And yet, despite five years of campaigning, by 2006, there were just 16,000 e-prescribers in the whole country, according to Superscripts' data.
In 2007, some technological progress was made. The majority of e-prescribers shifted from using stand-alone e-Rx systems to e-Rx technology built into electronic health-record systems. That meant physicians didn't have to jump between computer systems to write a script.
By 2008, the number of e-prescribers had increased to 76,000. RxHub and Surescripts merged. Of more importance, the feds joined the e-Rx campaign with a program to first incentivize e-prescribers and then penalize those who aren't under the Medicare Improvements for Patients and Providers Act.
In 2009, e-prescribing was one of three "must-haves" required by Congress in the meaningful-use criteria under the American Recovery and Reinvestment Act's EHR incentive payment program.
Since then, e-Rx has exploded. By the end of 2011, there were 390,000 e-prescribers—58% of the total prescriber population—and 82% of them were writing their scripts on an EHR, according to Surescripts.
Behold the powers of persistence, marketing, the federal government, the right thing to do and, oh yes, self-interest.
Pharmacies estimated they would net labor savings of $1 per e-prescription. Pharmacies and pharmacy benefits managers figured they'd gain from substitutions to higher-profit generics, which the electronic tools could remind physicians to consider.
Why rehash all this?
We have a story in this week's magazine about the limited use of computerized diagnostic support applications.

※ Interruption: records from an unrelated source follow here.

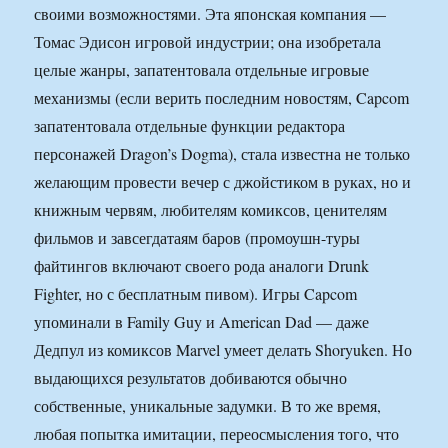
своими возможностями. Эта японская компания —
Томас Эдисон игровой индустрии; она изобретала
целые жанры, запатентовала отдельные игровые
механизмы (если верить последним новостям, Capcom
запатентовала отдельные функции редактора
персонажей Dragon’s Dogma), стала известна не только
желающим провести вечер с джойстиком в руках, но и
книжным червям, любителям комиксов, ценителям
фильмов и завсегдатаям баров (промоушн-туры
файтингов включают своего рода аналоги Drunk
Fighter, но с бесплатным пивом). Игры Capcom
упоминали в Family Guy и American Dad — даже
Дедпул из комиксов Marvel умеет делать Shoryuken. Но
выдающихся результатов добиваются обычно
собственные, уникальные задумки. В то же время,
любая попытка имитации, переосмысления того, что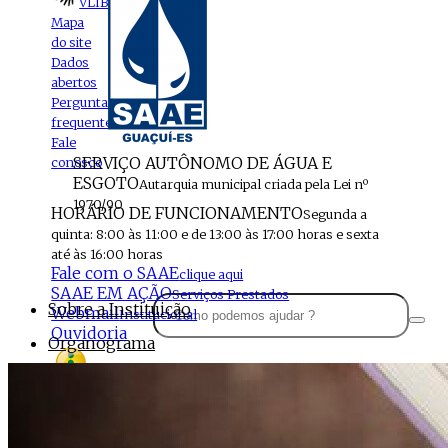
VLIBRAS
Mapa
do site
Dados
abertos
Perguntas
frequentes
Fale
SERVIÇO AUTÔNOMO DE ÁGUA E
conosco
ESGOTO
Autarquia municipal criada pela Lei nº
1970/90
HORÁRIO DE FUNCIONAMENTO
Segunda a
quinta: 8:00 às 11:00 e de 13:00 às 17:00 horas e sexta
até às 16:00 horas
Fale com o SAAE
clique aqui
SAAE EM AÇÃO
Serviços Prestados
Sobre a Instituição
Webmail
Institucional
Ouvidoria
Organograma
Perfil da Instituição
Acesso à
informação
Localização
MENU
Estrutura do SAAE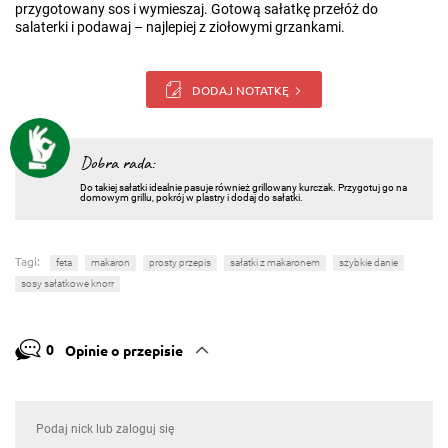
przygotowany sos i wymieszaj. Gotową sałatkę przełóż do
salaterki i podawaj – najlepiej z ziołowymi grzankami.
DODAJ NOTATKĘ
Dobra rada:
Do takiej sałatki idealnie pasuje również grillowany kurczak. Przygotuj go na
domowym grillu, pokrój w plastry i dodaj do sałatki.
Tagi:
feta
makaron
prosty przepis
sałatki z makaronem
szybkie danie
sosy sałatkowe knorr
0
Opinie o przepisie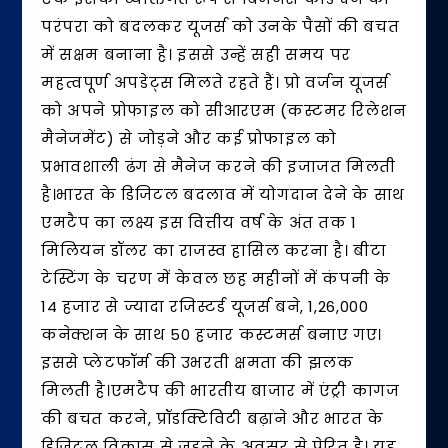
परंपरा को बदलकर यूजर्स को उनके पैसों की बचत
में सक्षम बनाना है। इससे उन्हें सही समय पर
महत्वपूर्ण अपडेट्स मिलते रहते हैं। प्रो वर्जन यूजर्स
को अपने प्रोफाइल को सीआरएम (कस्टमर रिलेशन
मैनेजमेंट) से जोड़ने और कई प्रोफाइल को
प्रभावशाली ढंग से मैनेज करने की इजाजत मिलती
है।भारत के डिजिटल बदलाव में योगदान देने के साथ
एमटैप का लक्ष्य इस वित्तीय वर्ष के अंत तक 1
मिलियन डॉलर का राजस्व हासिल करना है। बीटा
टेस्टिंग के चरण में केवल छह महीनों में कंपनी के
14 हजार से ज्यादा रजिस्टर्ड यूजर्स बने, 1,26,000
कनेक्शन के साथ 50 हजार कस्टमर्स बनाए गए।
इससे प्लेटफॉर्म की उभरती क्षमता की झलक
मिलती है।एमटैप की भारतीय बाजार में एंट्री कागज
की बचत करने, प्रॉडक्टिविटी बढ़ाने और भारत के
डिजिटल विकास से जुड़ने के अवसर से प्रेरित है। यह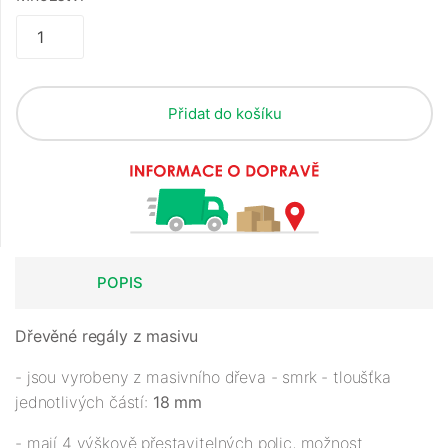
Přidat do košíku
POPIS
Dřevěné regály z masivu
- jsou vyrobeny z masivního dřeva - smrk - tloušťka
jednotlivých částí:
18 mm
- mají 4 výškově přestavitelných polic, možnost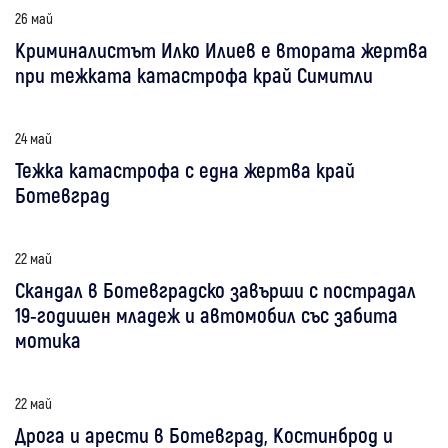
26 май
Криминалистът Илко Илиев е втората жертва
при тежката катастрофа край Симитли
24 май
Тежка катастрофа с една жертва край
Ботевград
22 май
Скандал в Ботевградско завърши с пострадал
19-годишен младеж и автомобил със забита
мотика
22 май
Дрога и арести в Ботевград, Костинброд и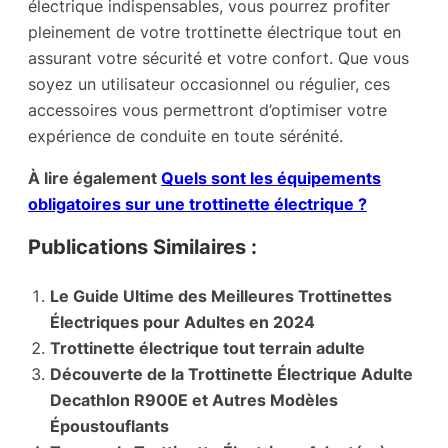
électrique indispensables, vous pourrez profiter
pleinement de votre trottinette électrique tout en
assurant votre sécurité et votre confort. Que vous
soyez un utilisateur occasionnel ou régulier, ces
accessoires vous permettront d’optimiser votre
expérience de conduite en toute sérénité.
À lire également
Quels sont les équipements
obligatoires sur une trottinette électrique ?
Publications Similaires :
Le Guide Ultime des Meilleures Trottinettes
Électriques pour Adultes en 2024
Trottinette électrique tout terrain adulte
Découverte de la Trottinette Électrique Adulte
Decathlon R900E et Autres Modèles
Époustouflants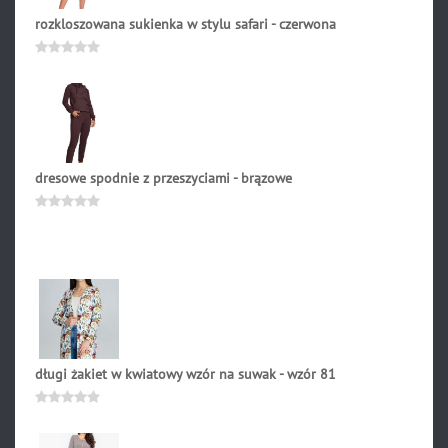
rozkloszowana sukienka w stylu safari - czerwona
287.90
zł
Oceniono
0
na
5
dresowe spodnie z przeszyciami - brązowe
209.90
zł
Oceniono
0
na
5
długi żakiet w kwiatowy wzór na suwak - wzór 81
269.00
zł
Oceniono
0
na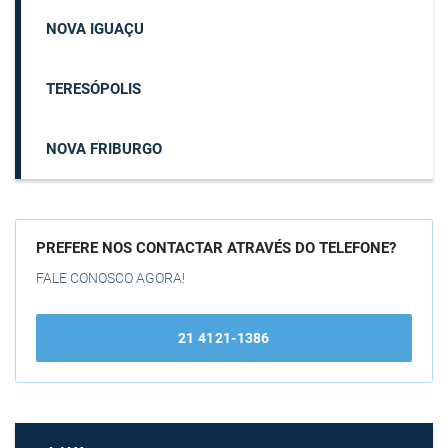
NOVA IGUAÇU
TERESÓPOLIS
NOVA FRIBURGO
PREFERE NOS CONTACTAR ATRAVÉS DO TELEFONE?
FALE CONOSCO AGORA!
21 4121-1386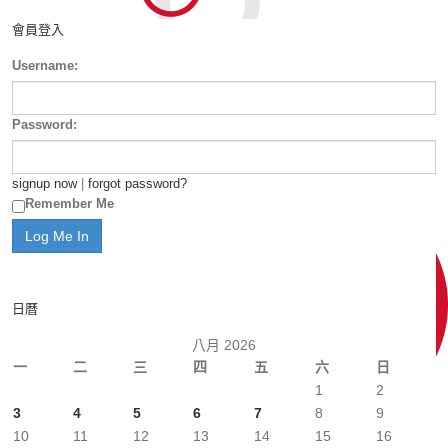
會員登入
Username:
Password:
signup now
|
forgot password?
Remember Me
日曆
八月 2026
一
二
三
四
五
六
日
1
2
3
4
5
6
7
8
9
10
11
12
13
14
15
16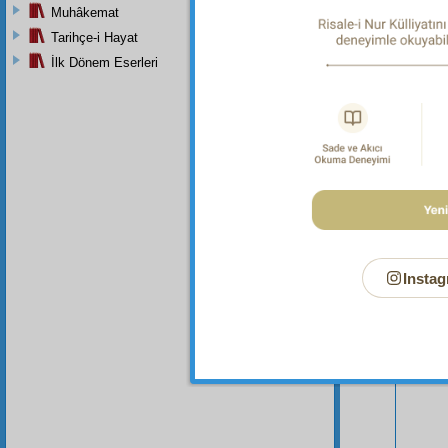
Muhâkemat
Tarihçe-i Hayat
İlk Dönem Eserleri
Bu Say
Instag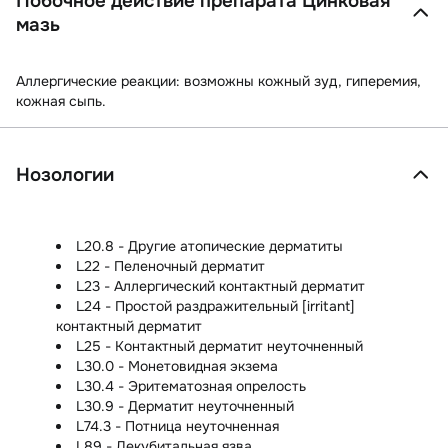
Побочное действие препарата Цинковая
мазь
Аллергические реакции:
возможны кожный зуд, гиперемия,
кожная сыпь.
Нозологии
L20.8 - Другие атопические дерматиты
L22 - Пеленочный дерматит
L23 - Аллергический контактный дерматит
L24 - Простой раздражительный [irritant]
контактный дерматит
L25 - Контактный дерматит неуточненный
L30.0 - Монетовидная экзема
L30.4 - Эритематозная опрелость
L30.9 - Дерматит неуточненный
L74.3 - Потница неуточненная
L89 - Декубитальная язва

Several of these applications have been around for decades. Two were developed by the legendary healthcare computing pioneers Drs. G. Octo Barnett and Lawrence Weed.
Unlike e-prescribing systems, however, computerized diagnostic support tools don't have a lobby with a business case behind them—at least not yet. Several experts I interviewed for this story suggested that, maybe with the advent of accountable care organizations, the tools will be better incentivized. Another medical informaticist I spoke with, Dr. William Bria, predicts that patients soon will be armed with these systems on their mobile devices, and that could force the issue.
But for now, they seem to be caught in the same limbo—the right thing to do, but kind of clunky and no government mandate to use them—that e-prescribing tools were stuck in until just six years ago.
My take on this is that widespread adoption and use of these tools is inevitable.
Absent a lobby, though, I just hope I live so long.